In de volgende figuur wilt u bijvoorbeeld weten op welk punt de zee het schip is, aangeduid als B.

Figuur 13. Triangulatieschema om het schip te vinden. Bron: Wikimedia Commons. Colette [CC BY-SA 3.0 (http: // creativeCommons.Org/licenties/by-sa/3.0/]]

Ten eerste wordt de afstand tussen twee punten aan de kust gemeten, die in de figuur a en c zijn. Dan moet je de hoeken α en β bepalen, met behulp van een theodoliet, Een apparaat dat dient om verticale en horizontale hoeken te meten.

Met al deze informatie is een driehoek gebouwd op wiens bovenste hoekpunt het schip is. Het zou de hoek γ verminderen, door middel van middelen.

Opdrachten

Oefening 1

In de getoonde figuur zijn de stralen van de zon parallel. Op deze manier projecteert de 5 -meter hoge boom een ​​schaduw van 6 meter op de grond. Tegelijkertijd is de schaduw van het gebouw 40 meter. Vind een dergelijke stelling hiervan op zoek naar de hoogte van het gebouw.

Figuur 14. Schema voor het jaar opgelost 1. Bron: f. Zapata.

Oplossing

De rode driehoek heeft zijden van respectievelijk 5 en 6 meter, terwijl het blauw een hoogte heeft - de hoogte van de bouw- en basis 40 meter. Beide driehoeken zijn daarom vergelijkbaar:

H / 40 = 5/6 → H = 40.(5/6) M = 33.3 m

Oefening 2

U moet de horizontale afstand tussen twee punten kennen NAAR En B, Maar ze bevinden zich op een zeer onregelmatig terrein.

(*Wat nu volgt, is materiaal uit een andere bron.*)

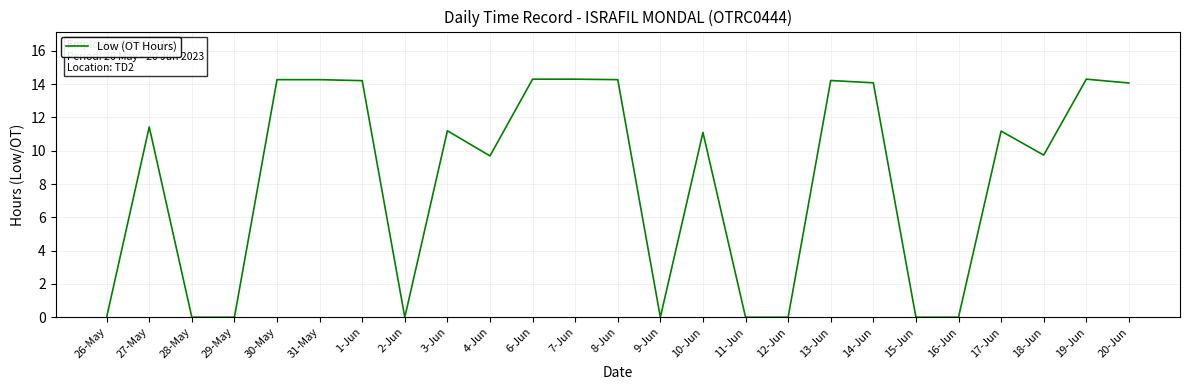

Where is the first local maximum?

27-May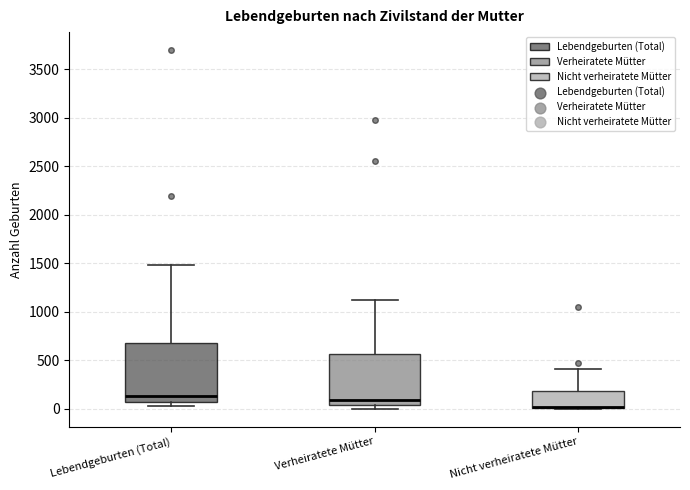

Comparing the boxes themselves (not the whiskers), which one is the tallest?

Lebendgeburten (Total)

Ongeveer in het middelpunt (pM) Uit dit land valt een bekendheid van 1 op.75 meter hoog. Als de meetlint een lengte van 26 meter aangeeft gemeten van A naar de bekendheid en 27 meter van B naar hetzelfde punt, zoek dan de afstand Aab.

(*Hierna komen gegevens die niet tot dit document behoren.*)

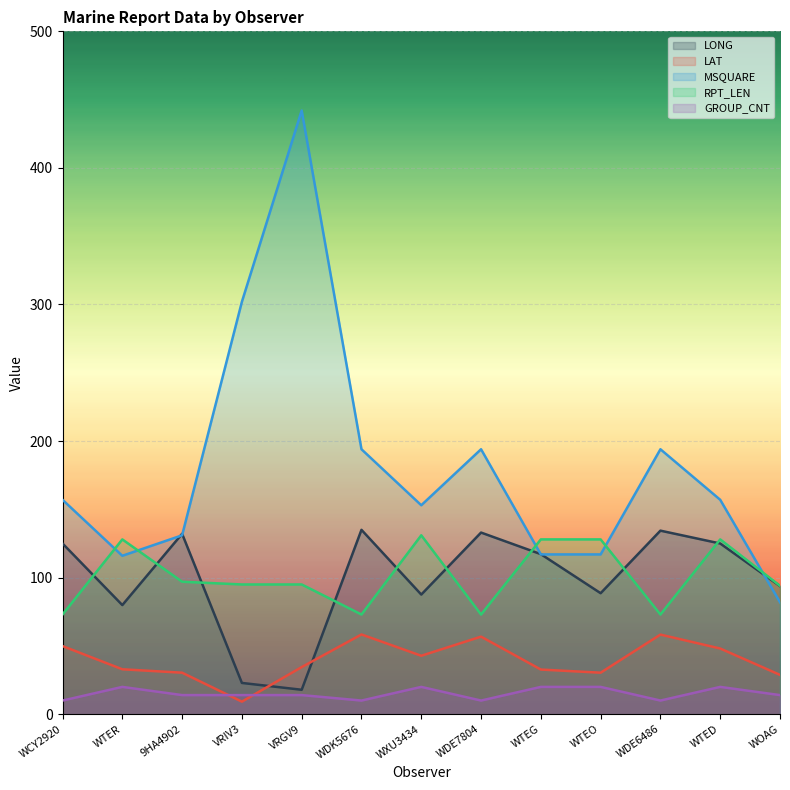

What is the spread (max minus min) of values at WCY2920?

147.0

Figuur 15. Schema voor de oefening opgelost 2. Bron: Jiménez, r. Wiskunde II. Geometrie en trigonometrie.

Oplossing

Pythagoras Stelling wordt toegepast op een van de twee rechthoeken driehoeken in de figuur. Beginnend met die links:

Hypotenuse = C = 26 meter

Hoogte = a = 1.75 meter

APM = (262 - 1.752))1/2 = 25.94 m

Nu wordt Pythagoras in de juiste driehoek toegepast, dit keer C = 27 meter, A = 1.75 meter. Met deze waarden:

BPM= (272 - 1.752))1/2 = 26.94 m

De afstand AB voegt deze resultaten toe:

AB = 25.94 m +26.94 m = 52.88 m.

Referenties

  1. Baldor, J. NAAR. 1973.Flat and Space Geometry. Midden -Amerikaans cultureel.
  2. Barredo, D. De geometrie van de driehoek. Hersteld van: ficus.pntisch.MEC.is.
  3. Jiménez, r. 2010. Wiskunde II. Geometrie en trigonometrie. Tweede druk. Pearson.
  4. Wentworth, G. Planeetgeometrie. Hersteld van: Gutenberg.borg.
  5. Wikipedia. Driehoek. Hersteld van: is. Wikipedia.borg.